1) Refocus. Reductionist Western worship is possible because we have lost a sense of awe and reverence for who God is, fashioning instead a God in our own image. Author Mark Labberton writes in his book The Dangerous Act of Worship: “The God we seek is the God we want, not the God who is. We fashion a god who blesses without obligation, who lets us feel his presence without living his life, who stands with us and never against us, who gives us what we want, when we want it.” Let’s refocus on who really matters.

2) Repent. The failure to incorporate laments for justice into corporate worship underscores that we misunderstand what worship really is. It is neither the rhythmic pursuit of a euphoric high nor the somber embrace of silent reflection. Jesus describes true worshippers as those who worship “in spirit and truth” (John 4:23, NKJV). Paul says: “Do not conform to this world”—trendy fashions and such—”but be transformed by the renewing of your mind, that you may prove what is that good and acceptable and perfect will of God” (Rom. 12:2). Where our will conforms to the world’s patterns and trumps God’s will, let’s repent for rejecting true worship.

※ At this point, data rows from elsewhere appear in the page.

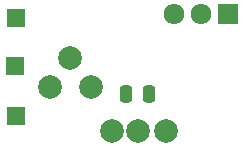
<source format=gbr>
%TF.GenerationSoftware,KiCad,Pcbnew,9.0.5*%
%TF.CreationDate,2025-10-18T17:52:02+02:00*%
%TF.ProjectId,VAS_VE,5641535f-5645-42e6-9b69-6361645f7063,rev?*%
%TF.SameCoordinates,Original*%
%TF.FileFunction,Soldermask,Top*%
%TF.FilePolarity,Negative*%
%FSLAX46Y46*%
G04 Gerber Fmt 4.6, Leading zero omitted, Abs format (unit mm)*
G04 Created by KiCad (PCBNEW 9.0.5) date 2025-10-18 17:52:02*
%MOMM*%
%LPD*%
G01*
G04 APERTURE LIST*
G04 Aperture macros list*
%AMRoundRect*
0 Rectangle with rounded corners*
0 $1 Rounding radius*
0 $2 $3 $4 $5 $6 $7 $8 $9 X,Y pos of 4 corners*
0 Add a 4 corners polygon primitive as box body*
4,1,4,$2,$3,$4,$5,$6,$7,$8,$9,$2,$3,0*
0 Add four circle primitives for the rounded corners*
1,1,$1+$1,$2,$3*
1,1,$1+$1,$4,$5*
1,1,$1+$1,$6,$7*
1,1,$1+$1,$8,$9*
0 Add four rect primitives between the rounded corners*
20,1,$1+$1,$2,$3,$4,$5,0*
20,1,$1+$1,$4,$5,$6,$7,0*
20,1,$1+$1,$6,$7,$8,$9,0*
20,1,$1+$1,$8,$9,$2,$3,0*%
G04 Aperture macros list end*
%ADD10C,2.000000*%
%ADD11RoundRect,0.250000X-0.250000X-0.475000X0.250000X-0.475000X0.250000X0.475000X-0.250000X0.475000X0*%
%ADD12RoundRect,0.250000X-0.550000X-0.550000X0.550000X-0.550000X0.550000X0.550000X-0.550000X0.550000X0*%
%ADD13R,1.710000X1.800000*%
%ADD14O,1.710000X1.800000*%
G04 APERTURE END LIST*
D10*
%TO.C,J1*%
X151915000Y-137825000D03*
X154175000Y-137825000D03*
X156515000Y-137825000D03*
%TD*%
D11*
%TO.C,C1*%
X153150000Y-134700000D03*
X155050000Y-134700000D03*
%TD*%
D12*
%TO.C,H2*%
X143750000Y-132350000D03*
%TD*%
%TO.C,H1*%
X143800000Y-128250000D03*
%TD*%
D13*
%TO.C,Q1*%
X161780000Y-127975000D03*
D14*
X159500000Y-127975000D03*
X157220000Y-127975000D03*
%TD*%
D12*
%TO.C,H3*%
X143800000Y-136550000D03*
%TD*%
D10*
%TO.C,Q2*%
X150200000Y-134100000D03*
X148400000Y-131700000D03*
X146700000Y-134100000D03*
%TD*%
M02*

</source>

3) Remember. The holy God we revere is also our righteous king who exacts justice on behalf of His people. Moses and Miriam remembered when they praised Him for demonstrating justice in His dealings with Pharaoh and liberating His people (see Ex. 15). Hannah remembered when she thanked God for His justice on her behalf (see 1 Sam. 2). King David remembered when he declared, “The Lord reigns!” and embraced a heavenly king who ruled above him and all others. Let’s also remember that our Lord Himself loves justice (see Is. 61:8).

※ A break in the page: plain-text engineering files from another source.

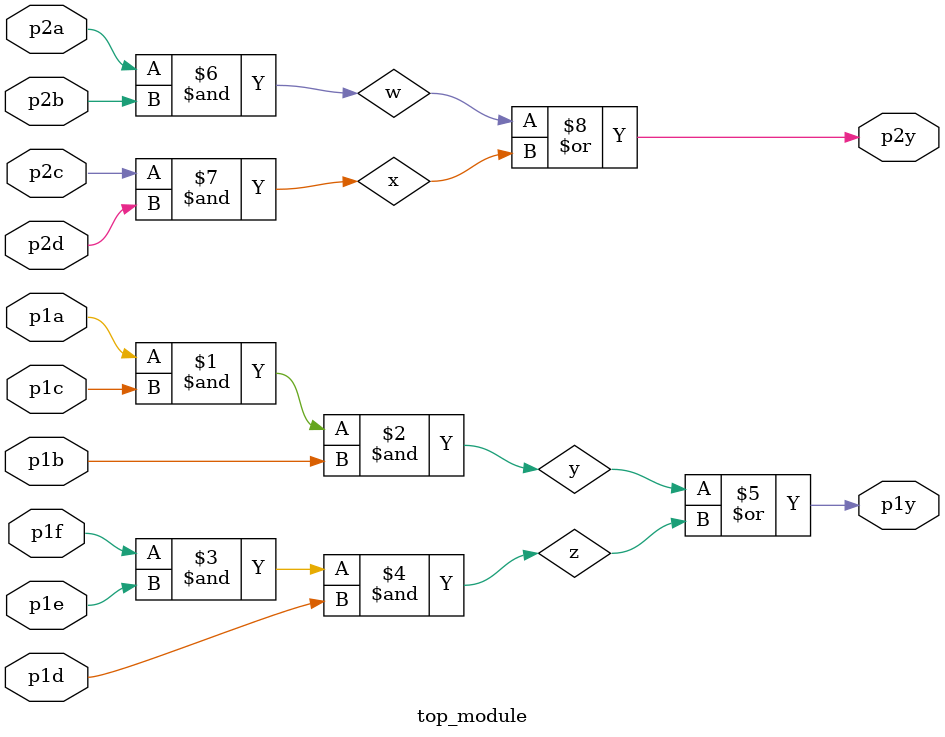
<source format=v>
module top_module ( 
    input p1a, p1b, p1c, p1d, p1e, p1f,
    output p1y,
    input p2a, p2b, p2c, p2d,
    output p2y );
    wire w,x,y,z;
    assign y=p1a&p1c&p1b;
    assign z=p1f&p1e&p1d;
    assign p1y=y|z;
    assign w=p2a&p2b;
    assign x=p2c&p2d;
    assign p2y=w|x;


endmodule

</source>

4) Reconnect. No longer should worship gatherings embrace the first part of the Great Commandment, “Love the Lord your God with all your heart, mind, soul and strength,” at the expense of the second part, “Love your neighbor as yourself.” Let’s reconnect His love into a coherent whole.

5) Realign. Justice and worship at their core each deal with power and the abuses of power. By emphasizing God’s kingship, His rule over all creation, and His impeccable character, we intentionally create space for the Most High to address the fallen powers in our churches, states, nation and world. Let’s realign our congregations under God’s power rather than under the abusive power structures dominating the world.

6) Rediscover. As we identify and proclaim the laments of marginalized people with a deep understanding that their cries are our cries, we will begin to see our perspectives shift and the power of God move in ways that we never would have imagined. Let’s rediscover the unleashed, all-powerful God, not our tempered and controlled god-in-a-box. Like Aslan of Narnia, He may not be safe, but He is good.